Cataract FAQs

The following are answers to frequently asked questions provided to help you better understand the cataract eye surgery procedures offered at our practice locations.

Is there an age limit for cataract surgery?
Many cataract surgery patients visiting our offices worry that they may be too old for the procedure; however, with new technological advances almost all patients meet the criteria for these outpatient surgeries. We have operated on many patients over the age of 100!
Do I need clearance from a regular physician to have cataract surgery?
Yes, an overall evaluation of your health and some routine physical test are required prior to cataract surgery. Our surgical coordinator will provide you with the necessary forms that need to be filled out by your physician.

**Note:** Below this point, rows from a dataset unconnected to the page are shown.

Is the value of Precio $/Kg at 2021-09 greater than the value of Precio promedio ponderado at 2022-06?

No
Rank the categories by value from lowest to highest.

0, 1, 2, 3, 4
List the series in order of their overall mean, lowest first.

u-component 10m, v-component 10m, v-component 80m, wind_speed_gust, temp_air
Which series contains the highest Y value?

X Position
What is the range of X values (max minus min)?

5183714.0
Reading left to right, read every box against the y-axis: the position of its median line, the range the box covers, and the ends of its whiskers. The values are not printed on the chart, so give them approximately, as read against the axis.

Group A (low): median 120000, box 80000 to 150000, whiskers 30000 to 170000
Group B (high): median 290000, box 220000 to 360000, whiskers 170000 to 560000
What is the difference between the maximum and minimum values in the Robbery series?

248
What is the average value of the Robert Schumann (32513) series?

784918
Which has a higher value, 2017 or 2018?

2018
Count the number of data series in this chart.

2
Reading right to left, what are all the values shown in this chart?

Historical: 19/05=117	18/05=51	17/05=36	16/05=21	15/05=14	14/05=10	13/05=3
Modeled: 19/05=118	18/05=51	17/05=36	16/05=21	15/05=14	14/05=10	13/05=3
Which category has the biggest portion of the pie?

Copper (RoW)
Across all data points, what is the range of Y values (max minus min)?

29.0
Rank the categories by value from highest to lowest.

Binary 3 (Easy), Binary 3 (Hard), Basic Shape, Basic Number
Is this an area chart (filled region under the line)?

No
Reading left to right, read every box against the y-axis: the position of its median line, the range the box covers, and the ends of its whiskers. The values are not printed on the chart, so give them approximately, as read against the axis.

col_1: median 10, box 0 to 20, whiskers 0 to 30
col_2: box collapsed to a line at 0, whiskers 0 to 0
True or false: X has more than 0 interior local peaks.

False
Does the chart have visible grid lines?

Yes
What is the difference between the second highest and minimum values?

If you do not have a physician, our staff will assist you in finding a doctor close to your home.
How do you determine which IOL will be most effective?
Since each patient’s vision is different, a measurement must be taken to determine the length of the eye and the curvature of the cornea. Advanced mathematical formulas are used to the calculate the optimal IOL.
Will I need glasses after cataract surgery?
While patients having standard or toric IOLs implanted for distance vision will still need to wear reading glasses after surgery, many patients can experience clear vision at all distances using the multifocal IOLs. Your surgeon can tell you if you are a candidate for this specialty type of lens.
What are the risks of cataract surgery?
Cataract surgery, like any surgical procedure, carries with it the potential for risks and complications. Though rare, the possible risks of surgery include: bleeding, postoperative infection, severe corneal edema, retinal detachment, permanent dilation of the pupil, and even loss of vision. Other complications include the development of astigmatism and drooping of the upper eyelid, both of which are treatable. Cataract surgery is a common procedure and we make every effort to minimize the chance for any problems to occur during or after surgery. Please read the cataract consent form for a complete list of risks.
Is there an alternative to cataract surgery?
Cataract surgery is necessary in order to remove a cataract that has begun to form. However, daily intake of Vitamin C may slow the progression of cataracts. At Eye Doctors of Washington, we recommend that patients take 100 units of Vitamin C. This amount is present in most daily multi-vitamin supplements and safe for most individuals. However, keep in mind that excessive amounts of vitamins can be hazardous to your health. If you have questions or concerns about your vitamin intake, contact your physician.